_WHAT NEEDS TO BE DONE_.
Look for "Kameras" in each line of the entries, and return the matching lines.
+ + + + + + +
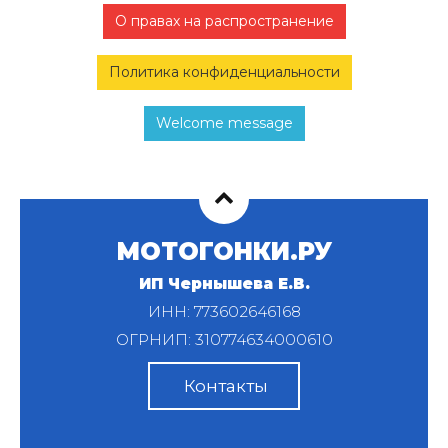
О правах на распространение
Политика конфиденциальности
Welcome message
МОТОГОНКИ.РУ
ИП Чернышева Е.В.
ИНН: 773602646168
ОГРНИП: 310774634000610
Контакты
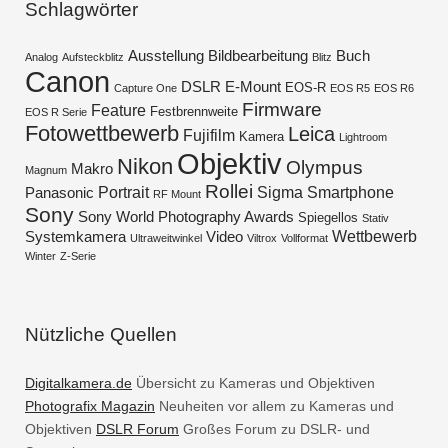
Schlagwörter
Ausstellung
Bildbearbeitung
Buch
Analog
Aufsteckblitz
Blitz
Canon
DSLR
E-Mount
EOS-R
Capture One
EOS R5
EOS R6
Firmware
Feature
Festbrennweite
EOS R Serie
Fotowettbewerb
Leica
Fujifilm
Kamera
Lightroom
Objektiv
Nikon
Olympus
Makro
Magnum
Rollei
Portrait
Sigma
Smartphone
Panasonic
RF Mount
Sony
Sony World Photography Awards
Spiegellos
Stativ
Wettbewerb
Systemkamera
Video
Ultraweitwinkel
Viltrox
Vollformat
Winter
Z-Serie
Nützliche Quellen
Digitalkamera.de
Übersicht zu Kameras und Objektiven
Photografix Magazin
Neuheiten vor allem zu Kameras und
Objektiven
DSLR Forum
Großes Forum zu DSLR- und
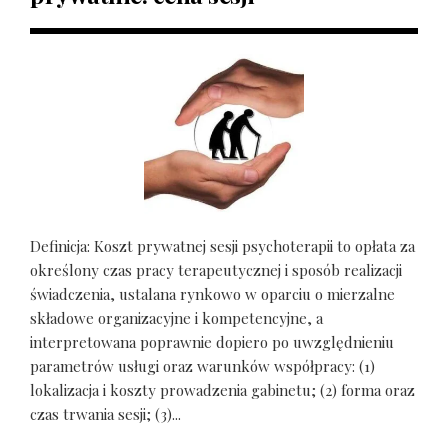
Definicja: Koszt prywatnej sesji psychoterapii to opłata za
określony czas pracy terapeutycznej i sposób realizacji
świadczenia, ustalana rynkowo w oparciu o mierzalne
składowe organizacyjne i kompetencyjne, a
interpretowana poprawnie dopiero po uwzględnieniu
parametrów usługi oraz warunków współpracy: (1)
lokalizacja i koszty prowadzenia gabinetu; (2) forma oraz
czas trwania sesji; (3)...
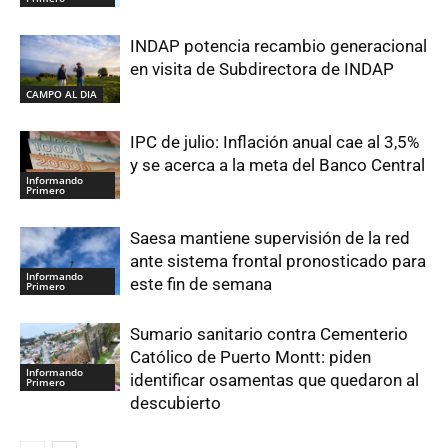
INDAP potencia recambio generacional
en visita de Subdirectora de INDAP
CAMPO AL DIA
IPC de julio: Inflación anual cae al 3,5%
y se acerca a la meta del Banco Central
Informando
Primero
Saesa mantiene supervisión de la red
ante sistema frontal pronosticado para
Informando
este fin de semana
Primero
Sumario sanitario contra Cementerio
Católico de Puerto Montt: piden
Informando
identificar osamentas que quedaron al
Primero
descubierto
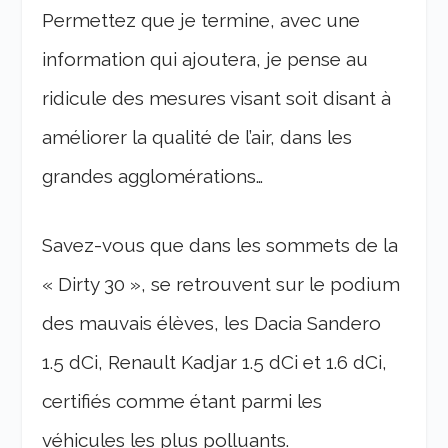
Permettez que je termine, avec une
information qui ajoutera, je pense au
ridicule des mesures visant soit disant à
améliorer la qualité de l’air, dans les
grandes agglomérations…
Savez-vous que dans les sommets de la
« Dirty 30 », se retrouvent sur le podium
des mauvais élèves, les Dacia Sandero
1.5 dCi, Renault Kadjar 1.5 dCi et 1.6 dCi,
certifiés comme étant parmi les
véhicules les plus polluants.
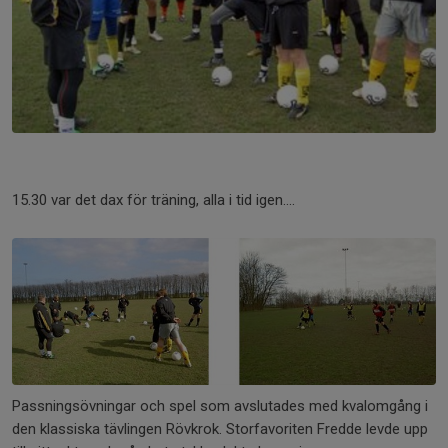
15.30 var det dax för träning, alla i tid igen....
Passningsövningar och spel som avslutades med kvalomgång i
den klassiska tävlingen Rövkrok. Storfavoriten Fredde levde upp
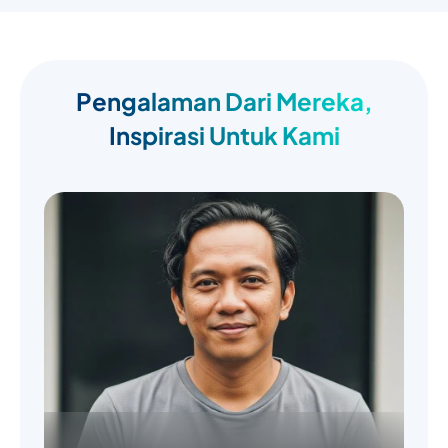
Pengalaman Dari Mereka,
Inspirasi Untuk Kami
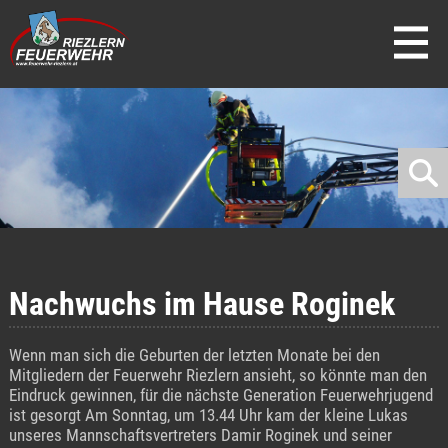
direkt zur Navigation
direkt zum Inhalt
Nachwuchs im Hause Roginek
Wenn man sich die Geburten der letzten Monate bei den
Mitgliedern der Feuerwehr Riezlern ansieht, so könnte man den
Eindruck gewinnen, für die nächste Generation Feuerwehrjugend
ist gesorgt Am Sonntag, um 13.44 Uhr kam der kleine Lukas
unseres Mannschaftsvertreters Damir Roginek und seiner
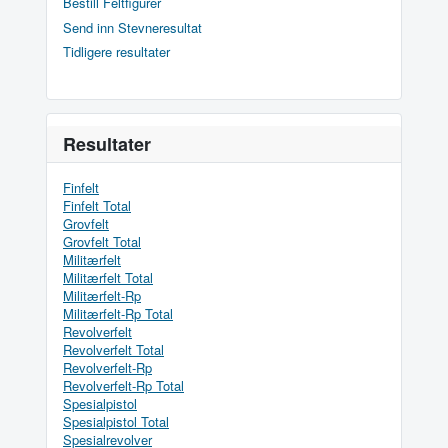
Bestill Feltfigurer
Send inn Stevneresultat
Tidligere resultater
Resultater
Finfelt
Finfelt Total
Grovfelt
Grovfelt Total
Militærfelt
Militærfelt Total
Militærfelt-Rp
Militærfelt-Rp Total
Revolverfelt
Revolverfelt Total
Revolverfelt-Rp
Revolverfelt-Rp Total
Spesialpistol
Spesialpistol Total
Spesialrevolver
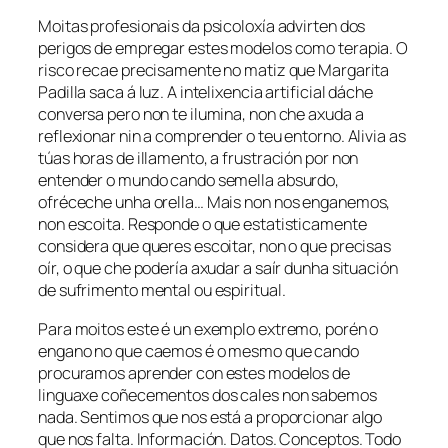
Moitas profesionais da psicoloxía advirten dos
perigos de empregar estes modelos como terapia. O
risco recae precisamente no matiz que Margarita
Padilla saca á luz. A intelixencia artificial dáche
conversa pero non te ilumina, non che axuda a
reflexionar nin a comprender o teu entorno. Alivia as
túas horas de illamento, a frustración por non
entender o mundo cando semella absurdo,
ofréceche unha orella… Mais non nos enganemos,
non escoita. Responde o que estatisticamente
considera que queres escoitar, non o que precisas
oír, o que che podería axudar a saír dunha situación
de sufrimento mental ou espiritual.
Para moitos este é un exemplo extremo, porén o
engano no que caemos é o mesmo que cando
procuramos aprender con estes modelos de
linguaxe coñecementos dos cales non sabemos
nada. Sentimos que nos está a proporcionar algo
que nos falta. Información. Datos. Conceptos. Todo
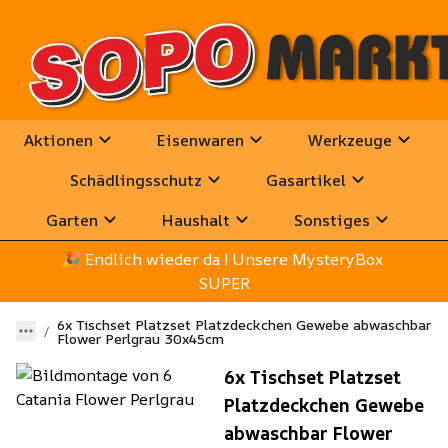
Aktionen
Eisenwaren
Werkzeuge
Schädlingsschutz
Gasartikel
Garten
Haushalt
Sonstiges
🎉
 Endlich wieder da ! Unsere MysteryBox 
SUPER
6x Tischset Platzset Platzdeckchen Gewebe abwaschbar
Flower Perlgrau 30x45cm
6x Tischset Platzset
Platzdeckchen Gewebe
abwaschbar Flower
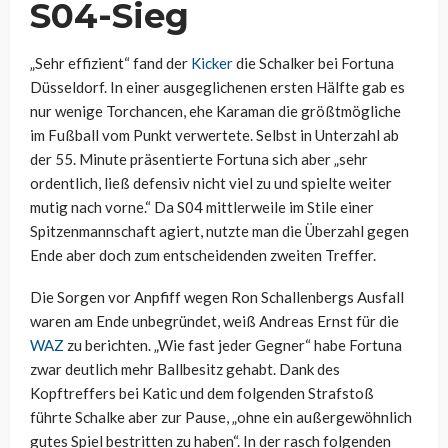
S04-Sieg
„Sehr effizient“ fand der
Kicker
die Schalker bei Fortuna
Düsseldorf. In einer ausgeglichenen ersten Hälfte gab es
nur wenige Torchancen, ehe Karaman die größtmögliche
im Fußball vom Punkt verwertete. Selbst in Unterzahl ab
der 55. Minute präsentierte Fortuna sich aber „sehr
ordentlich, ließ defensiv nicht viel zu und spielte weiter
mutig nach vorne.“ Da S04 mittlerweile im Stile einer
Spitzenmannschaft agiert, nutzte man die Überzahl gegen
Ende aber doch zum entscheidenden zweiten Treffer.
Die Sorgen vor Anpfiff wegen Ron Schallenbergs Ausfall
waren am Ende unbegründet, weiß Andreas Ernst für die
WAZ
zu berichten. „Wie fast jeder Gegner“ habe Fortuna
zwar deutlich mehr Ballbesitz gehabt. Dank des
Kopftreffers bei Katic und dem folgenden Strafstoß
führte Schalke aber zur Pause, „ohne ein außergewöhnlich
gutes Spiel bestritten zu haben“. In der rasch folgenden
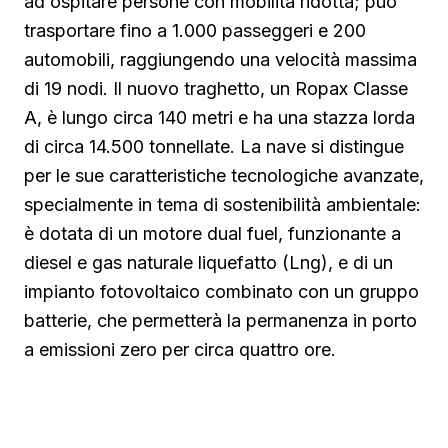
ad ospitare persone con mobilità ridotta; può
trasportare fino a 1.000 passeggeri e 200
automobili, raggiungendo una velocità massima
di 19 nodi. Il nuovo traghetto, un Ropax Classe
A, è lungo circa 140 metri e ha una stazza lorda
di circa 14.500 tonnellate. La nave si distingue
per le sue caratteristiche tecnologiche avanzate,
specialmente in tema di sostenibilità ambientale:
è dotata di un motore dual fuel, funzionante a
diesel e gas naturale liquefatto (Lng), e di un
impianto fotovoltaico combinato con un gruppo
batterie, che permetterà la permanenza in porto
a emissioni zero per circa quattro ore.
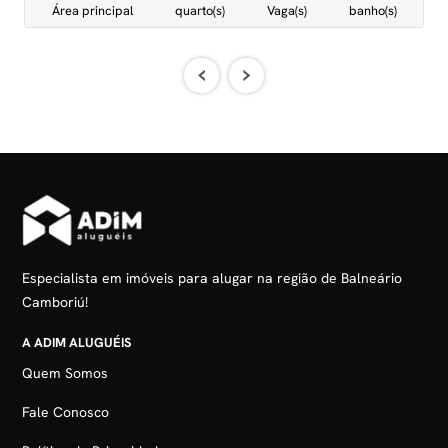
Área principal
quarto(s)
Vaga(s)
banho(s)
‹
›
Especialista em imóveis para alugar na região de Balneário
Camboriú!
A ADIM ALUGUÉIS
Quem Somos
Fale Conosco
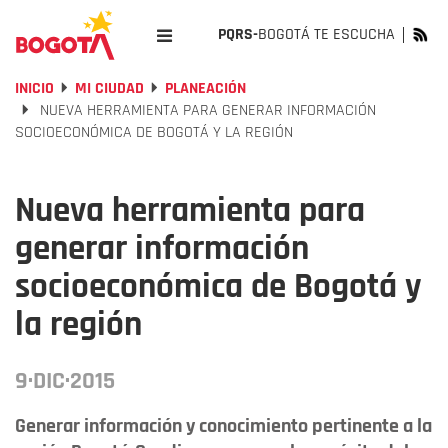
PQRS-
BOGOTÁ TE ESCUCHA
INICIO
MI CIUDAD
PLANEACIÓN
NUEVA HERRAMIENTA PARA GENERAR INFORMACIÓN
SOCIOECONÓMICA DE BOGOTÁ Y LA REGIÓN
Nueva herramienta para
generar información
socioeconómica de Bogotá y
la región
9·DIC·2015
Generar información y conocimiento pertinente a la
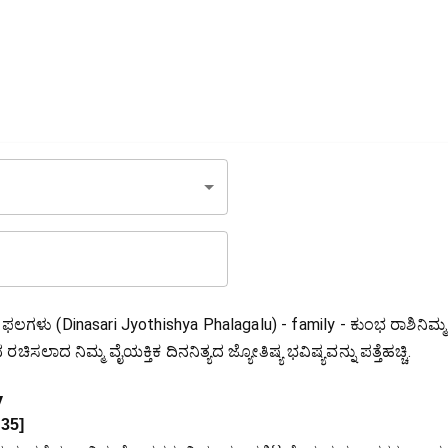
ಯ ಫಲಗಳು (Dinasari Jyothishya Phalagalu) - family - ಕುಂಭ ರಾಶಿನಿಮ್ಮ
ಿಸಲಾದ ನಿಮ್ಮ ವೈಯಕ್ತಿಕ ದಿನನಿತ್ಯದ ಜ್ಯೋತಿಷ್ಯ ಭವಿಷ್ಯವನ್ನು ಪತ್ತೆಹಚ್ಚಿ.
y
35
]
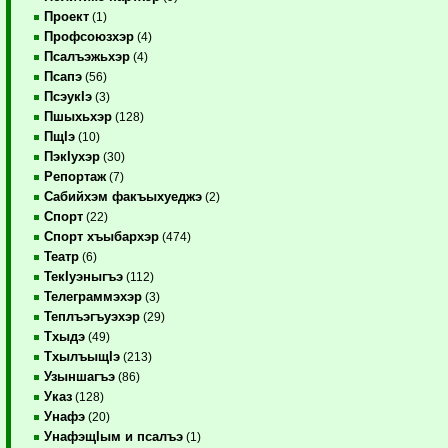
Проект
(1)
Профсоюзхэр
(4)
Псалъэжьхэр
(4)
Псапэ
(56)
ПсэукIэ
(3)
Пшыхьхэр
(128)
ПщIэ
(10)
ПэкIухэр
(30)
Репортаж
(7)
Сабийхэм факъыхуеджэ
(2)
Спорт
(22)
Спорт хъыбархэр
(474)
Театр
(6)
ТекIуэныгъэ
(112)
Телеграммэхэр
(3)
Теплъэгъуэхэр
(29)
Тхыдэ
(49)
ТхылъыщIэ
(213)
Узыншагъэ
(86)
Указ
(128)
Унафэ
(20)
УнафэщIым и псалъэ
(1)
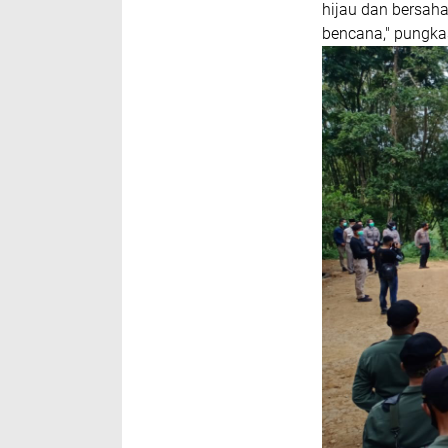
hijau dan bersah
bencana," pungka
+ + + + + + +
_ANSWER FOR THIS EXERCISE_.
Übersicht zu Kameras und Objektiven
Neuheiten vor allem zu Kameras und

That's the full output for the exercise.